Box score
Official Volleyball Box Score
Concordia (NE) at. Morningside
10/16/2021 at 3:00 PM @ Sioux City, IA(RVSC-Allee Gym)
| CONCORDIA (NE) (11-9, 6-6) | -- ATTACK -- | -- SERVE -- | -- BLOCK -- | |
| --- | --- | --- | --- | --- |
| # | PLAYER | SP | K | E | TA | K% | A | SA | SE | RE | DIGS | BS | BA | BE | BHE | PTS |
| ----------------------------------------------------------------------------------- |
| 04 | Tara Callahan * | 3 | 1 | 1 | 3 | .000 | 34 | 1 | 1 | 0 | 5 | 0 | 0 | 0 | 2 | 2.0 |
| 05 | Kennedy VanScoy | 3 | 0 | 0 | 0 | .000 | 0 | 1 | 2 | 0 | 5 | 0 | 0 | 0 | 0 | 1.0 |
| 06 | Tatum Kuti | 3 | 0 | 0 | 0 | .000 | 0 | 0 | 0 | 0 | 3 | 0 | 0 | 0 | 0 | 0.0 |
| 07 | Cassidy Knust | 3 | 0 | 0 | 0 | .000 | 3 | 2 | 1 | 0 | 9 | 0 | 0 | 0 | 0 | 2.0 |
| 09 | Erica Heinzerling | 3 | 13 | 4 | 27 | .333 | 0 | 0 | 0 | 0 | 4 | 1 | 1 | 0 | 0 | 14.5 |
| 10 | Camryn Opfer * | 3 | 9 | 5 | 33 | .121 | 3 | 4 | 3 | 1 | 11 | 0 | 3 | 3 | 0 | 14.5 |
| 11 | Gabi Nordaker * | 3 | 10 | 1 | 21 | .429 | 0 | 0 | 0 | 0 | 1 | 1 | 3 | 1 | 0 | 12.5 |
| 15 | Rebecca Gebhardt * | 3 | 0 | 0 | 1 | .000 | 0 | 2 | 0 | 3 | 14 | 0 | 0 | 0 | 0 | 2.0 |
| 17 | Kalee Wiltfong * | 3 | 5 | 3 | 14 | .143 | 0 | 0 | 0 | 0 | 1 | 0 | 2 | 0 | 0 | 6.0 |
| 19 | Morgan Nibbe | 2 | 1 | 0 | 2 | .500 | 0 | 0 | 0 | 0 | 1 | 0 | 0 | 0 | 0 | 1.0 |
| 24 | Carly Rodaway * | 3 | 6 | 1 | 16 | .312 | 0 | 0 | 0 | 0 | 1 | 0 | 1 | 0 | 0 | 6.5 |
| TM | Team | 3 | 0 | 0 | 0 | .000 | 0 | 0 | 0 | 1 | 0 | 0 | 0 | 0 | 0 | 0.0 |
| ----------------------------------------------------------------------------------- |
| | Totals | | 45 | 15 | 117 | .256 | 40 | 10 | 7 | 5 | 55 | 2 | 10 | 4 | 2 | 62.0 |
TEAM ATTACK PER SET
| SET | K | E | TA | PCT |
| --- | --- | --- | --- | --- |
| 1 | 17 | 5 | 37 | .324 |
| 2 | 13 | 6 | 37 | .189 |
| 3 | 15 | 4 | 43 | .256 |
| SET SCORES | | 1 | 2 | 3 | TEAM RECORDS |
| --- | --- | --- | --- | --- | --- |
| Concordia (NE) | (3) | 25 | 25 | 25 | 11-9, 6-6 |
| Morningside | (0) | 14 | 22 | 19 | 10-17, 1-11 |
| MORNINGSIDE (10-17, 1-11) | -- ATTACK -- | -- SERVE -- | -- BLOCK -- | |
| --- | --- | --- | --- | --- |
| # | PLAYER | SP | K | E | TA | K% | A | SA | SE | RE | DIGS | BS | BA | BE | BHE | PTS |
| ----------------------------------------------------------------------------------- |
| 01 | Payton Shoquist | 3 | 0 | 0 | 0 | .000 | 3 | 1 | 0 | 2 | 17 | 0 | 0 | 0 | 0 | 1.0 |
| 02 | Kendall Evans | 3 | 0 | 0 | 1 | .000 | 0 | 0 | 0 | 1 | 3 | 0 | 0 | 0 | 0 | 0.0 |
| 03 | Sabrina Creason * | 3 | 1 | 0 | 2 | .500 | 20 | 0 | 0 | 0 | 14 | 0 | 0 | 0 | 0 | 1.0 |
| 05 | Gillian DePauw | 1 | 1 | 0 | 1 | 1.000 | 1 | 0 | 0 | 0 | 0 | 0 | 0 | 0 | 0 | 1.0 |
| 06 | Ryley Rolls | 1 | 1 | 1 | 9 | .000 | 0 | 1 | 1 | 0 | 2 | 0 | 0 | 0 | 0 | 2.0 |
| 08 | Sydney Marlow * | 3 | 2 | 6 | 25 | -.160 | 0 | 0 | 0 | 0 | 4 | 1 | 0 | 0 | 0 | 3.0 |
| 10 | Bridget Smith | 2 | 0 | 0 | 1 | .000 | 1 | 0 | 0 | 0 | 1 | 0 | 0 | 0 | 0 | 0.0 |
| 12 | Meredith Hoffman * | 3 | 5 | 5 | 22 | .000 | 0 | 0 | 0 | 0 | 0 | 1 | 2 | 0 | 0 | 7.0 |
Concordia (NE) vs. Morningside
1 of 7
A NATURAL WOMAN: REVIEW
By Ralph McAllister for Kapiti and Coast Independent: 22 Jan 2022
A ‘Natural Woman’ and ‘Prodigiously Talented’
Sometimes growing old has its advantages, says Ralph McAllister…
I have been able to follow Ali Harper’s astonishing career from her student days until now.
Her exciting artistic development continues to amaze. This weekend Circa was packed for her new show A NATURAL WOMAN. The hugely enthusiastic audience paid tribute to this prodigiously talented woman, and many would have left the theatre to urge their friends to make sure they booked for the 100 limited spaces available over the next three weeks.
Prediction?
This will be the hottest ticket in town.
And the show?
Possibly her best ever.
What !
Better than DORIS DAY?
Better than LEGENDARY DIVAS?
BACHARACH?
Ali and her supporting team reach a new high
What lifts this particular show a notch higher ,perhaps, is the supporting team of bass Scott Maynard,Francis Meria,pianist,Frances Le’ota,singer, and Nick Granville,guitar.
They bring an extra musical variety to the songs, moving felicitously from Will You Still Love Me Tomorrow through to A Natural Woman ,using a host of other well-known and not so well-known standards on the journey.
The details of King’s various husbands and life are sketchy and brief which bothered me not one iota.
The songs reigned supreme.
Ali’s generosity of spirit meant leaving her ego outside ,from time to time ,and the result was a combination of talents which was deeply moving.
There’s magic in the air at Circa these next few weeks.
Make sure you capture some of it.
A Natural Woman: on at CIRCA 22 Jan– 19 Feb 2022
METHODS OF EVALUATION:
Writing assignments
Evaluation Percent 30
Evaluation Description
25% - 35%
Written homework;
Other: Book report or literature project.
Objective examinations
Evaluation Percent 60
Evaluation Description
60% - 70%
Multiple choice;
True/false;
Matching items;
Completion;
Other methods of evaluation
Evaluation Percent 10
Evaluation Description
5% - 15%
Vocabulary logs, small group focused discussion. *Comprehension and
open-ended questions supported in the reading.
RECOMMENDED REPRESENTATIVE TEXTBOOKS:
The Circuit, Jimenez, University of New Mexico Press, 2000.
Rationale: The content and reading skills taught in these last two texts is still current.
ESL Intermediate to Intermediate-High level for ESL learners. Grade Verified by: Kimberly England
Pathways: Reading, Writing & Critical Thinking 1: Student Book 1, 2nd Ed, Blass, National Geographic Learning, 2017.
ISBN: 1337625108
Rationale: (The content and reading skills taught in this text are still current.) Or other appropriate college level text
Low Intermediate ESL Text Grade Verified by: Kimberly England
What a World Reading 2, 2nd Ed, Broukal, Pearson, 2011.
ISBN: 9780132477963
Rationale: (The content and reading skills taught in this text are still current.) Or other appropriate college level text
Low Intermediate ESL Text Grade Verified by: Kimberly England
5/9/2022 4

> Work instructions: Using the data above, print exactly the lines from the line that contains "2 | 0 | 0 | 7.0 |" through the line that contains "Ali and her supporting team reach a new high", with both included.

> Output for this exercise:
| 12 | Meredith Hoffman * | 3 | 5 | 5 | 22 | .000 | 0 | 0 | 0 | 0 | 0 | 1 | 2 | 0 | 0 | 7.0 |
Concordia (NE) vs. Morningside
1 of 7
A NATURAL WOMAN: REVIEW
By Ralph McAllister for Kapiti and Coast Independent: 22 Jan 2022
A ‘Natural Woman’ and ‘Prodigiously Talented’
Sometimes growing old has its advantages, says Ralph McAllister…
I have been able to follow Ali Harper’s astonishing career from her student days until now.
Her exciting artistic development continues to amaze. This weekend Circa was packed for her new show A NATURAL WOMAN. The hugely enthusiastic audience paid tribute to this prodigiously talented woman, and many would have left the theatre to urge their friends to make sure they booked for the 100 limited spaces available over the next three weeks.
Prediction?
This will be the hottest ticket in town.
And the show?
Possibly her best ever.
What !
Better than DORIS DAY?
Better than LEGENDARY DIVAS?
BACHARACH?
Ali and her supporting team reach a new high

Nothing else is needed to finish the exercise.